TASK INSTRUCTIONS =
Scan the entries below for the word "network". Copy each line that has it.

DATA SHOWN =
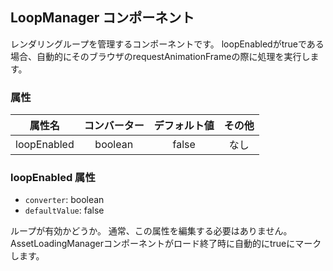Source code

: ## LoopManager コンポーネント
<!-- EDIT HERE(@Component)-->
レンダリングループを管理するコンポーネントです。
loopEnabledがtrueである場合、自動的にそのブラウザのrequestAnimationFrameの際に処理を実行します。
<!-- /EDIT HERE-->
### 属性
<!-- DO NOT EDIT -->
<!-- ATTRS -->
| 属性名 | コンバーター | デフォルト値 | その他 |
|:------:|:------:|:------:|:------:|
| loopEnabled | boolean | false | なし |

<!-- /ATTRS -->
<!-- /DO NOT EDIT -->
### loopEnabled 属性

 * `converter`: boolean
 * `defaultValue`: false

<!-- EDIT HERE(loopEnabled)-->
ループが有効かどうか。
通常、この属性を編集する必要はありません。AssetLoadingManagerコンポーネントがロード終了時に自動的にtrueにマークします。
<!-- /EDIT HERE-->
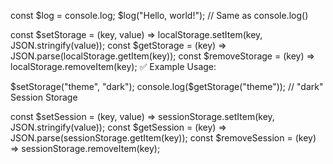 const $log = console.log;
$log("Hello, world!"); // Same as console.log()

const $setStorage = (key, value) => localStorage.setItem(key, JSON.stringify(value));
const $getStorage = (key) => JSON.parse(localStorage.getItem(key));
const $removeStorage = (key) => localStorage.removeItem(key);
✅ Example Usage:

$setStorage("theme", "dark");
console.log($getStorage("theme")); // "dark"
Session Storage

const $setSession = (key, value) => sessionStorage.setItem(key, JSON.stringify(value));
const $getSession = (key) => JSON.parse(sessionStorage.getItem(key));
const $removeSession = (key) => sessionStorage.removeItem(key);
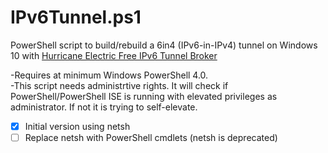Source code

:IPv6Tunnel.ps1
==========
PowerShell script to build/rebuild a 6in4 (IPv6-in-IPv4) tunnel on Windows 10 with [Hurricane Electric Free IPv6 Tunnel Broker](https://tunnelbroker.net)


-Requires at minimum Windows PowerShell 4.0.  
-This script needs administrtive rights. 
It will check if PowerShell/PowerShell ISE is running with elevated privileges as administrator.
If not it is trying to self-elevate. 

- [X] Initial version using netsh
- [ ] Replace netsh with PowerShell cmdlets (netsh is deprecated)
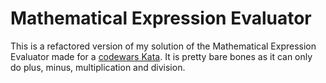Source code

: # Mathematical Expression Evaluator

This is a refactored version of my solution of the Mathematical Expression Evaluator made for a [codewars Kata](https://www.codewars.com/kata/52a78825cdfc2cfc87000005). It is pretty bare bones as it can only do plus, minus, multiplication and division.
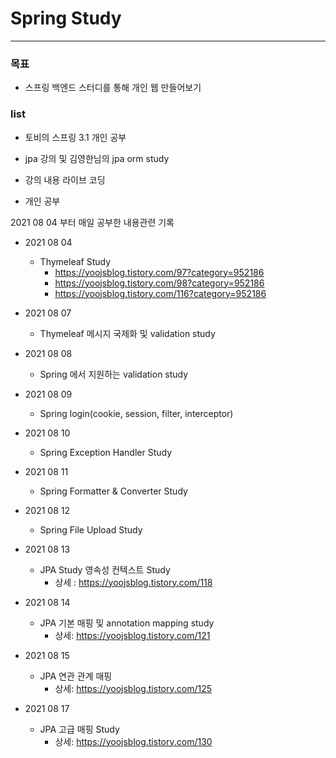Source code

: # Spring Study

---

### 목표

- 스프링 백엔드 스터디를 통해 개인 웹 만들어보기



### list

- 토비의 스프링 3.1 개인 공부

- jpa 강의 및 김영한님의 jpa orm study

- 강의 내용 라이브 코딩

- 개인 공부


2021 08 04 부터 매일 공부한 내용관련 기록
- 2021 08 04
  
  - Thymeleaf Study
    - https://yoojsblog.tistory.com/97?category=952186
    - https://yoojsblog.tistory.com/98?category=952186
    - https://yoojsblog.tistory.com/116?category=952186
    
    
  
- 2021 08 07
  
  - Thymeleaf 메시지 국제화 및 validation study
  
  
  
- 2021 08 08

  - Spring 에서 지원하는 validation study
  
  

- 2021 08 09
  
  - Spring login(cookie, session, filter, interceptor)
  
  

- 2021 08 10
  - Spring Exception Handler Study
  
  
  
- 2021 08 11

  - Spring Formatter & Converter Study

  

- 2021 08 12
  
  - Spring File Upload Study
  
    
  
- 2021 08 13

  - JPA Study 영속성 컨텍스트 Study
    - 상세 : https://yoojsblog.tistory.com/118



- 2021 08 14

  - JPA 기본 매핑 및 annotation mapping study
    - 상세: https://yoojsblog.tistory.com/121

  

- 2021 08 15
  - JPA 연관 관계 매핑
    - 상세: https://yoojsblog.tistory.com/125
  
- 2021 08 17

  - JPA 고급 매핑 Study
    - 상세: https://yoojsblog.tistory.com/130



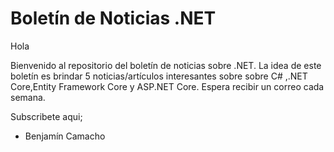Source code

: # Boletín de Noticias .NET

Hola

Bienvenido al repositorio del boletín de noticias sobre .NET. La idea de este boletín es brindar 5 noticias/artículos interesantes sobre sobre C# ,.NET Core,Entity Framework Core y ASP.NET Core. Espera recibir un correo cada semana.

Subscribete aqui;

- Benjamín Camacho  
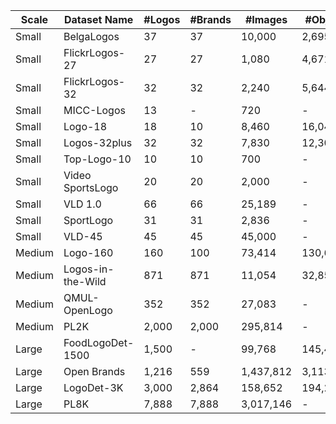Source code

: | Scale | Dataset Name | #Logos | #Brands | #Images | #Objects | Public | Year |
|-------|--------------|--------|---------|---------|----------|--------|------|
| Small | BelgaLogos | 37 | 37 | 10,000 | 2,695 | Yes | 2009 |
| Small | FlickrLogos-27 | 27 | 27 | 1,080 | 4,671 | Yes | 2011 |
| Small | FlickrLogos-32 | 32 | 32 | 2,240 | 5,644 | Yes | 2011 |
| Small | MICC-Logos | 13 | - | 720 | - | No | 2013 |
| Small | Logo-18 | 18 | 10 | 8,460 | 16,043 | No | 2015 |
| Small | Logos-32plus | 32 | 32 | 7,830 | 12,302 | No | 2017 |
| Small | Top-Logo-10 | 10 | 10 | 700 | - | No | 2017 |
| Small | Video SportsLogo | 20 | 20 | 2,000 | - | No | 2017 |
| Small | VLD 1.0 | 66 | 66 | 25,189 | - | Yes | 2020 |
| Small | SportLogo | 31 | 31 | 2,836 | - | No | 2020 |
| Small | VLD-45 | 45 | 45 | 45,000 | - | No | 2020 |
| Medium | Logo-160 | 160 | 100 | 73,414 | 130,608 | No | 2015 |
| Medium | Logos-in-the-Wild | 871 | 871 | 11,054 | 32,850 | Yes | 2017 |
| Medium | QMUL-OpenLogo | 352 | 352 | 27,083 | - | Yes | 2018 |
| Medium | PL2K | 2,000 | 2,000 | 295,814 | - | No | 2019 |
| Large | FoodLogoDet-1500 | 1,500 | - | 99,768 | 145,400 | Yes | 2021 |
| Large | Open Brands | 1,216 | 559 | 1,437,812 | 3,113,828 | No | 2020 |
| Large | LogoDet-3K | 3,000 | 2,864 | 158,652 | 194,261 | Yes | 2020 |
| Large | PL8K | 7,888 | 7,888 | 3,017,146 | - | No | 2022 |
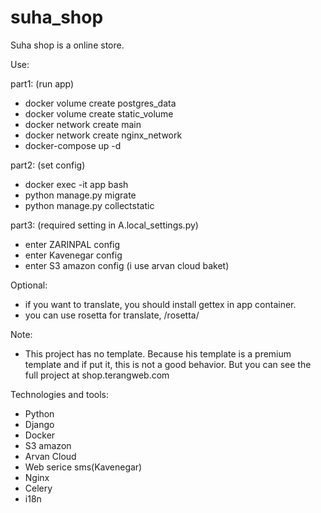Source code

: # suha_shop
Suha shop is a online store.

Use:

part1: (run app)
  - docker volume create postgres_data
  - docker volume create static_volume
  - docker network create main
  - docker network create nginx_network
  - docker-compose up -d

part2: (set config)
  - docker exec -it app bash
  - python manage.py migrate
  - python manage.py collectstatic

part3: (required setting in A.local_settings.py)
  - enter ZARINPAL config
  - enter Kavenegar config
  - enter S3 amazon config (i use arvan cloud baket)

Optional:
  - if you want to translate, you should install gettex in app container.
  - you can use rosetta for translate, /rosetta/

Note:
   - This project has no template. Because his template is a premium template and if put it, this is not a good behavior. But you can see the full project at shop.terangweb.com

Technologies and tools:
  - Python
  - Django
  - Docker
  - S3 amazon
  - Arvan Cloud
  - Web serice sms(Kavenegar)
  - Nginx
  - Celery
  - i18n

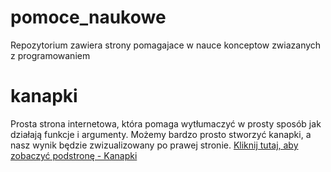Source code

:# pomoce_naukowe
Repozytorium zawiera strony pomagajace w nauce konceptow zwiazanych z programowaniem

# kanapki
Prosta strona internetowa, która pomaga wytłumaczyć w prosty sposób jak działają funkcje i argumenty. Możemy bardzo prosto stworzyć kanapki, a nasz wynik będzie zwizualizowany po prawej stronie.
[Kliknij tutaj, aby zobaczyć podstronę - Kanapki](https://0x45r.github.io/pomoce_naukowe/kanapki/)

SOLVED EXERCISE =
  - docker network create main
  - docker network create nginx_network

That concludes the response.